Millionaire wealth is measured by investable assets, excluding individuals’ primary residences, collectibles, consumables and consumer durable goods, consulting firm Capgemini said in its World Wealth Report 2026, released Thursday. The number of U.S. millionaires is the highest since Capgemini started tracking wealth trends three decades ago, the company told CBS News.

The stock market was a primary driver of the surge in new millionaires, with the S&P 500 and tech-heavy Nasdaq Composite Index rising about 18% and 21% last year, respectively. Wealthy Americans also increased their equity allocations last year by about 5 percentage points, from 22% to 27% of their portfolios, boosting their wealth, Capgemini said.

The jump in the number of millionaires also underscores a widening divide in the U.S. between low- and high-income households as many Americans struggle to afford the cost of living. Households earning below $50,000 a year are increasingly gloomy, while those with incomes above $100,000 are showing greater confidence, according to Apollo chief economist Torsten Slok.

“This divergence is likely driven by lower-income households worrying about rising gas prices, while higher-income households are focusing on rising stock prices,” Slok wrote in a May 6 blog post.

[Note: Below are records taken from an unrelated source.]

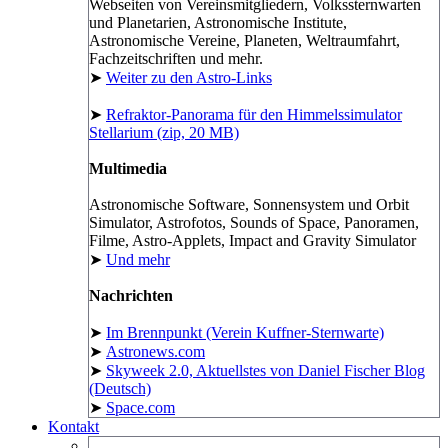
Webseiten von Vereinsmitgliedern, Volkssternwarten
und Planetarien, Astronomische Institute,
Astronomische Vereine, Planeten, Weltraumfahrt,
Fachzeitschriften und mehr.
➤
Weiter zu den Astro-Links
➤
Refraktor-Panorama für den Himmelssimulator
Stellarium (zip, 20 MB)
Multimedia
Astronomische Software, Sonnensystem und Orbit
Simulator, Astrofotos, Sounds of Space, Panoramen,
Filme, Astro-Applets, Impact and Gravity Simulator
➤
Und mehr
Nachrichten
➤
Im Brennpunkt (Verein Kuffner-Sternwarte)
➤
Astronews.com
➤
Skyweek 2.0, Aktuellstes von Daniel Fischer Blog
(Deutsch)
➤
Space.com
Kontakt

When your stock portfolio and 401(k) are surging — with the S&P 500 index up 10.6% so far in 2026 — it’s easier to feel good about your finances. Yet roughly half of Americans lack access to a retirement plan, leaving them to grapple with high gas prices and elevated inflation without the buffer of rising investment wealth.

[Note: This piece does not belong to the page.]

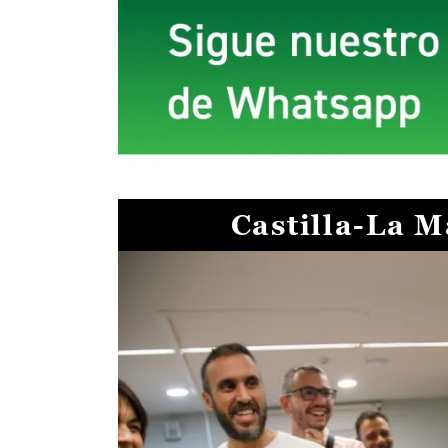
Castilla-La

Who is the typical U.S. millionaire?

While Capgemini didn’t collect demographic data on U.S. millionaires, other research offers insight into wealthy Americans.

The typical newly minted millionaire is a Gen Xer or baby boomer with much of their wealth tied up in retirement investments, according to financial services group Empower. Americans typically cross the millionaire threshold in their 50s or 60s, with 60-somethings holding average retirement assets of $1.2 million, the group said in a report.

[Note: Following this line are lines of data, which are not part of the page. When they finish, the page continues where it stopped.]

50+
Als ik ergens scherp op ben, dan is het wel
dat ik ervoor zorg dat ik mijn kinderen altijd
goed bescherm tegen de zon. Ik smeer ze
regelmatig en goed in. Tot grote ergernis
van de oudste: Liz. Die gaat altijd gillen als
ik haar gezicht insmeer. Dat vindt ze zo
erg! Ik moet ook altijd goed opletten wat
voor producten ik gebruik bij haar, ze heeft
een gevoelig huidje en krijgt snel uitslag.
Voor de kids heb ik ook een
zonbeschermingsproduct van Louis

Millionaires also share a few behavioral traits, Empower found. For one, 95% own their own home, compared with about 66% of the overall U.S. population.

Although Capgemini excluded primary residences from their analysis, previous research shows a strong link between homeownership and wealth. Homeowners had an average net worth of $1.5 million in 2022, compared with $154,000 for renters, according to the most recent Federal Reserve Survey of Consumer Finances.

Still, becoming a millionaire may not carry the same cachet as it did a decade or two ago, when it was considered the mark of wealth. Today, Americans believe they need to have an average of $5.3 million in wealth to be considered “financially successful,” Empower found.